In order to closely monitor the development of this new lung disease and help patients as well and as quickly as possible, it is essential that the mistakes made with Q fever is avoided, Rutgers said. Q fever spread to humans from goats, like the coronavirus likely spread from bats. Patients who recovered from Q fever ended up going to different specialists with different symptoms, without anyone realizing for years that the symptoms had the same source. Time was wasted and patients were left untreated and feeling unrecognized, Rutgers said to the newspaper.
The Lung Fund therefore launched a platform, where patients who recovered from the coronavirus but still struggle with symptoms can register.

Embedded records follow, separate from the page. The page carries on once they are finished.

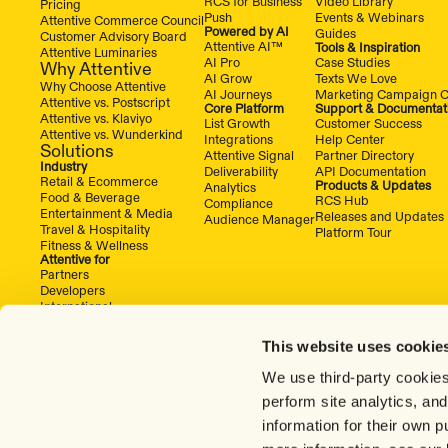
RCS for Business
Video Library
Pricing
Push
Events & Webinars
Attentive Commerce Council
Powered by AI
Guides
Customer Advisory Board
Attentive AI™
Tools & Inspiration
Attentive Luminaries
AI Pro
Case Studies
Why Attentive
AI Grow
Texts We Love
Why Choose Attentive
AI Journeys
Marketing Campaign C
Attentive vs. Postscript
Core Platform
Support & Documentat
Attentive vs. Klaviyo
List Growth
Customer Success
Attentive vs. Wunderkind
Integrations
Help Center
Solutions
Attentive Signal
Partner Directory
Industry
Deliverability
API Documentation
Retail & Ecommerce
Products & Updates
Analytics
Food & Beverage
RCS Hub
Compliance
Entertainment & Media
Releases and Updates
Audience Manager
Travel & Hospitality
Platform Tour
Fitness & Wellness
Attentive for
Partners
Developers
International
This website uses cookie
We use third-party cookies
perform site analytics, an
information for their own 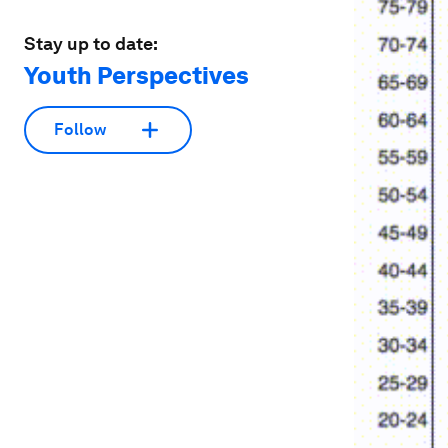
Stay up to date:
Youth Perspectives
Follow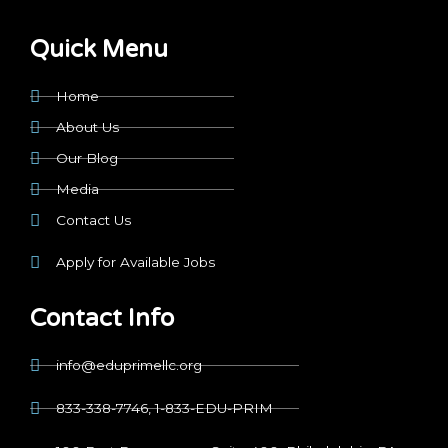
Quick Menu
Home
About Us
Our Blog
Media
Contact Us
Apply for Available Jobs
Contact Info
info@eduprimellc.org
833-338-7746, 1-833-EDU-PRIM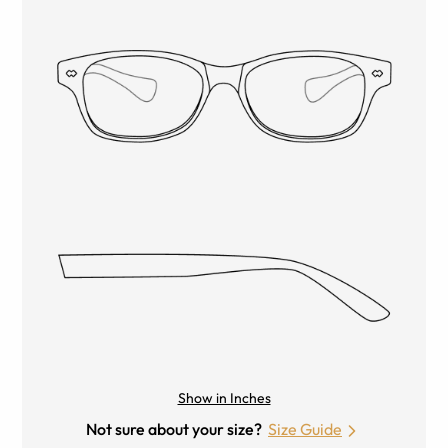
Show in Inches
Not sure about your size?
Size Guide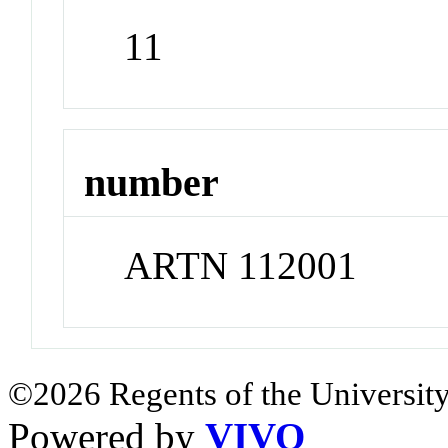
11
number
ARTN 112001
©2026 Regents of the University
Powered by
VIVO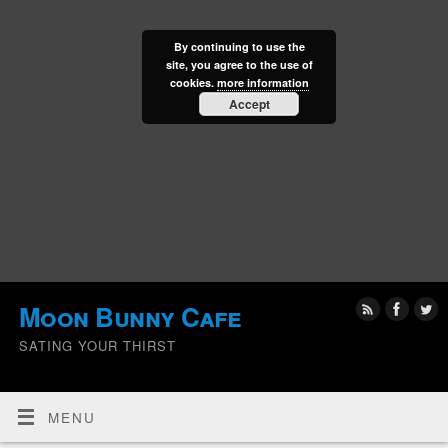
By continuing to use the
site, you agree to the use of
cookies.
more information
Accept
Moon Bunny Cafe
SATING YOUR THIRST
MENU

There they can talk to other patients, register there symptoms to get insight into their severity, and eventually be linked to healthcare specialists who can help them.
From the medical world's side, Rutgers said, healthcare- and science representatives can monitor the patients who register to see how the characteristics of CALD develop in the coming years, and what problems the disease poses for patients. "This creates specialist care and research based on what patients provide." Rutgers also hopes that this will help prevent a "proliferation" in corona research. "It is necessary to work together, share knowledge and spend research money efficiently. And patients must be central to this."